If anything, I’d say that The ReVe Festival 2022 – Birthday is a spiritual successor to RBB. I know that the lyrical callbacks themselves call back to the callbacky “Umpah Umpah” of The ReVe Festival: Day 2, but there’s a sassiness to this album? They come in swaggering and confident, and throw something indescribable at the wall. “Birthday” appears to have three prechoruses?
From there, you have maybe the worst song on the album, “BYE BYE,” which only suffers from that key “Bye.” Because man, “Beg for Me” Wendy comes in with that rap, and it’s astonishing they waited till year seven for that. “On A Ride” is the first candidate for best B-side for me. The build-up to the chorus, which flips into a different energy — that’s an old Red Velvet trick, and I love the high note, first by Joy (“You and ME”).

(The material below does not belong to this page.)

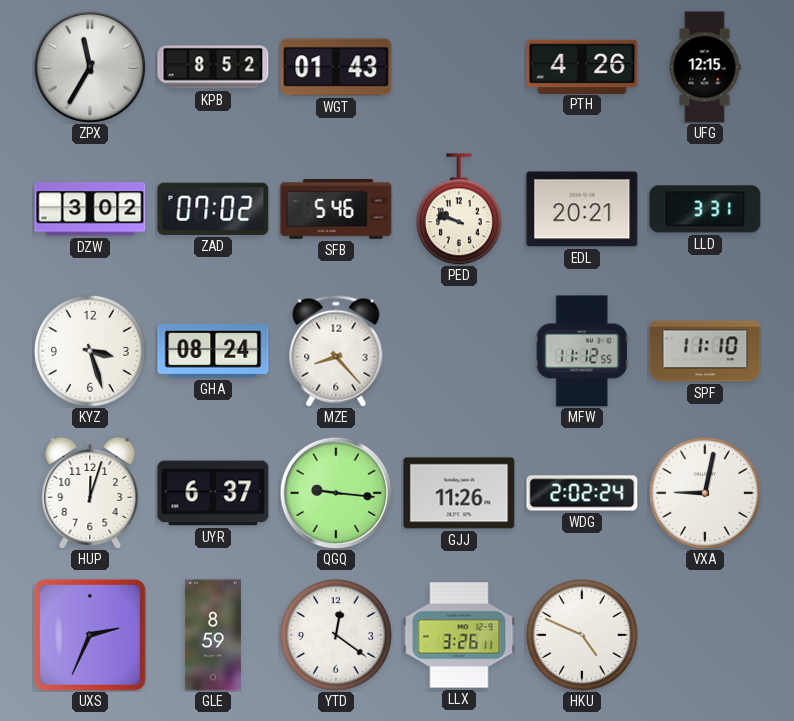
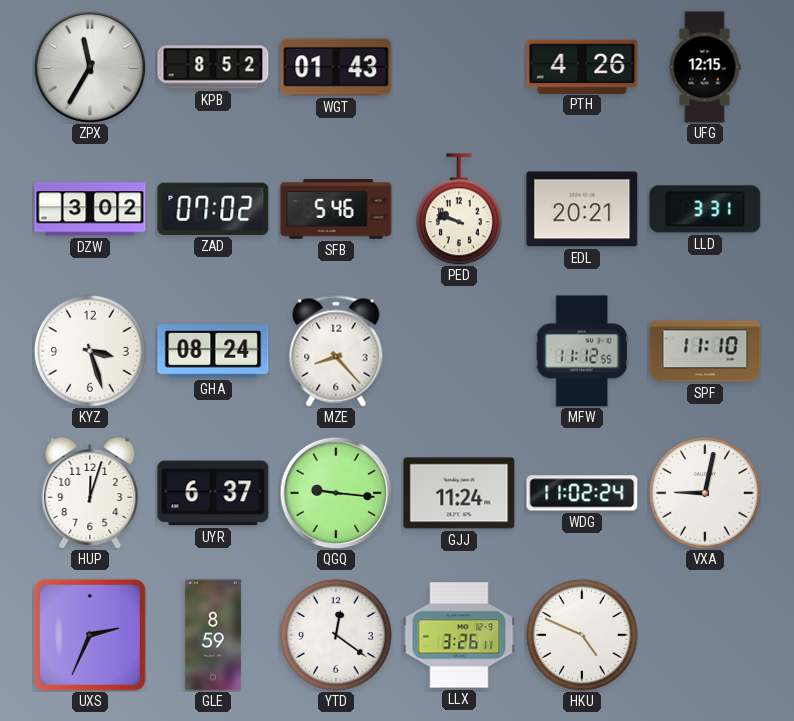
GJJ: 11:26 -> 11:24
WDG: 2:02 -> 11:02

And God, Irene’s voice is so heavenly with that simple “Da, da, da, da, da.”
“ZOOM” is a strong entry, and this may be a reference too far afield, but it reminds me a lot of the Eminem-produced 2Pac album Loyal to the Game. Make of that what you will. We close on “Celebrate,” which is a thematic bookend, and a stronger Velvet finish than we’ve seen in years past. This one rivals “On A Ride” for me, and I think I just love how “back in the day” sounds in the chorus. I don’t know, it’s a very satisfying rhyme (“day” with “day”).
Falling in love with Birthday had me going back to Bloom, which I completely overlooked. The April album had a few strikes against it, namely the timing so soon after the high of Feel My Rhythm (still resounding), and that it’s a Japanese album. For whatever reason, I never prioritize those, as if their Japanese songs are somehow counterfeit. But they’re not, and “Marionette” and “Wildside” are both essential Red Velvet.
What really compels me about both Bloom and Birthday is their propulsive energy. I may not particularly enjoy “Sappy,” but there’s no denying its freneticism, which continues unabated into “Jackpot.” Similarly, “Birthday” is classic Red Velvet, far more than “Feel My Rhythm,” despite sharing the classical sample. It feels like a B-side on RBB, I swear, and I really, really appreciate that.
That beautiful middle ground between Red and Velvet embodied by songs like “Feel My Rhythm” and “Cool World” may be my favorite flavor, but this fast-paced, almost reckless approach is quintessential Red Velvet.
All around, a fantastic year for Red Velvet that began with their second masterpiece. While I took a rest after that, Red Velvet did not, catching me unawares three times.
That’s right, because this year also saw Seulgi’s solo debut, 28 Reasons. To be honest, I was not super hot on it, but I’ll have to give it more time. I like “Anywhere but Home,” but nothing jumped out to me like Joy’s “Hello.” And to be brutally honest, I haven’t loved a lot of the solo acts I’ve seen this year, to the point where I’m not as jazzed about solos as I once was.
The problem tends to be that the artist is branching out stylistically — which is necessary and something I fully support — but that means they’re starting over without the trademarks I fell in love with. It’s an uphill battle, but it can be won, and I think YooA’s Selfish is the perfect example.
This album makes great use of what YooA brings to Oh My Girl, but her versatility and stylistic tendencies create a unique character. “Lay Low” is a song so bold I did not like it the first time. With telegraphed production making for a chorus that cannot be replicated live, it’s repetitive and strange. But everything around it is so beautiful, like coastal Spain. And suddenly, that “laylaylaylaylay” becomes attractive in its own weird way.
So, yes, to close this out, I did want to ensure my praise for YooA was unambiguous. I think she’s a top talent, and one of the best solo idols I’ve seen (like, IU and Eunji league). She’s yet another reason to be excited about K-pop in 2022, and there’s an abundance already. As we’ll talk about soon on QNA, this year may have been a surprising bust for movies, but music swept in and made up for it.